Multi-Agent Reflexion
When a single agent reflects on its own failures, it risks local optima — the same blind spot that caused the failure evaluates the failure. Multi-Agent Reflexion (MAE, 2025) addresses this with three co-evolving agents instantiated from the same base model but operating in different roles:
- Proposer: Generates questions or tasks to test the system
- Solver: Attempts solutions
- Judge: Evaluates the solver's outputs
Because each role uses different prompts and operates over different content, their error modes are partially decorrelated. MAE consistently outperforms single-agent Reflexion on HotPotQA and HumanEval-Python.
Self-Correction Budget
A practical concern in production: how many correction cycles are acceptable before falling back to human escalation or returning a low-confidence response? The right answer depends on task criticality and latency constraints, but a common pattern is:
- Attempt 1: Generate with standard prompt
- Attempt 2: Add targeted critique ("The previous response lacked X; please include it")

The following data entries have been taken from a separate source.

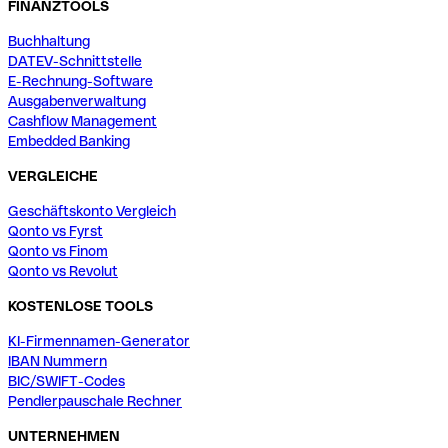
FINANZTOOLS
Buchhaltung
DATEV-Schnittstelle
E-Rechnung-Software
Ausgabenverwaltung
Cashflow Management
Embedded Banking
VERGLEICHE
Geschäftskonto Vergleich
Qonto vs Fyrst
Qonto vs Finom
Qonto vs Revolut
KOSTENLOSE TOOLS
KI-Firmennamen-Generator
IBAN Nummern
BIC/SWIFT-Codes
Pendlerpauschale Rechner
UNTERNEHMEN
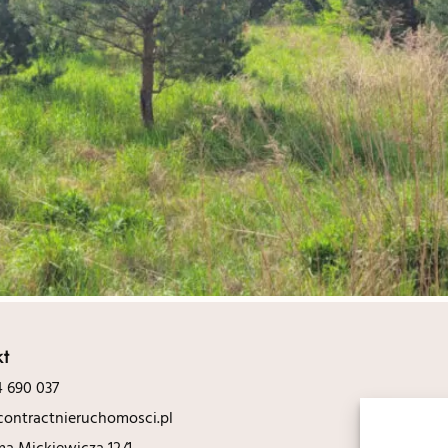
kt
 690 037
ontractnieruchomosci.pl
ma Mickiewicza 12/1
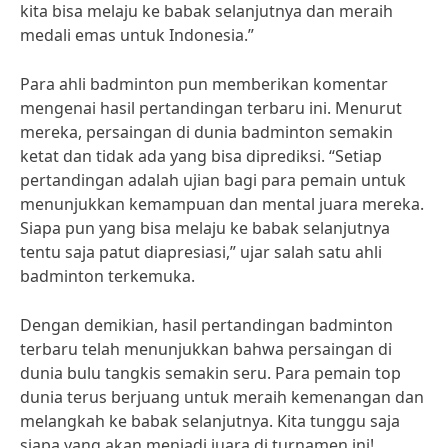
kita bisa melaju ke babak selanjutnya dan meraih
medali emas untuk Indonesia.”
Para ahli badminton pun memberikan komentar
mengenai hasil pertandingan terbaru ini. Menurut
mereka, persaingan di dunia badminton semakin
ketat dan tidak ada yang bisa diprediksi. “Setiap
pertandingan adalah ujian bagi para pemain untuk
menunjukkan kemampuan dan mental juara mereka.
Siapa pun yang bisa melaju ke babak selanjutnya
tentu saja patut diapresiasi,” ujar salah satu ahli
badminton terkemuka.
Dengan demikian, hasil pertandingan badminton
terbaru telah menunjukkan bahwa persaingan di
dunia bulu tangkis semakin seru. Para pemain top
dunia terus berjuang untuk meraih kemenangan dan
melangkah ke babak selanjutnya. Kita tunggu saja
siapa yang akan menjadi juara di turnamen ini!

- Attempt 3: Switch to a more capable model or a different generation strategy
- Escalate: Flag for human review
Logging every correction attempt with the critique used and final outcome creates a dataset that can improve both the base agent and the critic over time.
Trade-offs and When to Use Each Approach
| Approach | Reliability | Cost | Latency | When to Use |
|---|---|---|---|---|
| Intrinsic self-critique | Low–Medium | Minimal | Low | Surface-level formatting/style issues |
| Key-condition masking | Medium | Low | Low | Structured reasoning tasks with verifiable conditions |
| Execution-grounded | High | Medium | Medium | Code generation, data analysis, tool-use tasks |
| LLM-as-judge critic | Medium | Medium | Medium | Open-ended generation with rubric-defined quality |
| Process Reward Model | High | High (training) | Medium | Long-horizon tasks, inference-time compute scaling |
| Multi-agent reflexion | High | High | High | Tasks where single-agent bias is a known risk |
Key Takeaways
- Intrinsic self-correction is unreliable for reasoning: The model that made the mistake evaluates the mistake with the same blind spots. Don't rely on it as a quality gate for knowledge-intensive or multi-step reasoning tasks.
- Grounding is the differentiator: Execution feedback, database queries, and retrieval verification make self-correction dramatically more reliable by introducing an external truth signal.
- Process reward models generalize Reflexion: PRMs provide step-level feedback that scales to long-horizon tasks and enables inference-time compute scaling — backing off bad partial trajectories before they fully play out.
- Diverse evaluators partially solve correlation: Multi-agent setups with distinct roles decorrelate error modes, catching failures that a single evaluator would miss.
- Production requires a correction budget: Unbounded retry loops are an availability risk. Design correction cycles with maximum attempts and a human escalation path.
References
- Shinn, N. et al. (2023). Reflexion: Language Agents with Verbal Reinforcement Learning. NeurIPS 2023.
- Huang, J. et al. (2024). Large Language Models Cannot Self-Correct Reasoning Yet. ICLR 2024.
- Asai, A. et al. (2024). Self-RAG: Learning to Retrieve, Generate, and Critique Through Self-Reflection. Analytics Vidhya overview.
- AgentPRM (2025). Process Reward Models for LLM Agents via Step-Wise Promise and Progress. NeurIPS 2025 / ACM Web Conference 2026.
- R-PRM (2025). Reasoning-Driven Process Reward Modeling. EMNLP 2025.
- Process vs. Outcome Reward: Which is Better for Agentic RAG Reinforcement Learning. 2025.
- A Survey of Process Reward Models. 2025.
- When Can LLMs Actually Correct Their Own Mistakes? A Critical Survey. TACL 2024.
- Verify Before You Fix: Agentic Execution Grounding. 2026.
- GSAR: Typed Grounding for Hallucination Detection in Multi-Agent LLMs. 2026.
- Agentic AI Frameworks 2026: LangGraph vs CrewAI vs OpenAI SDK. Uvik, 2026.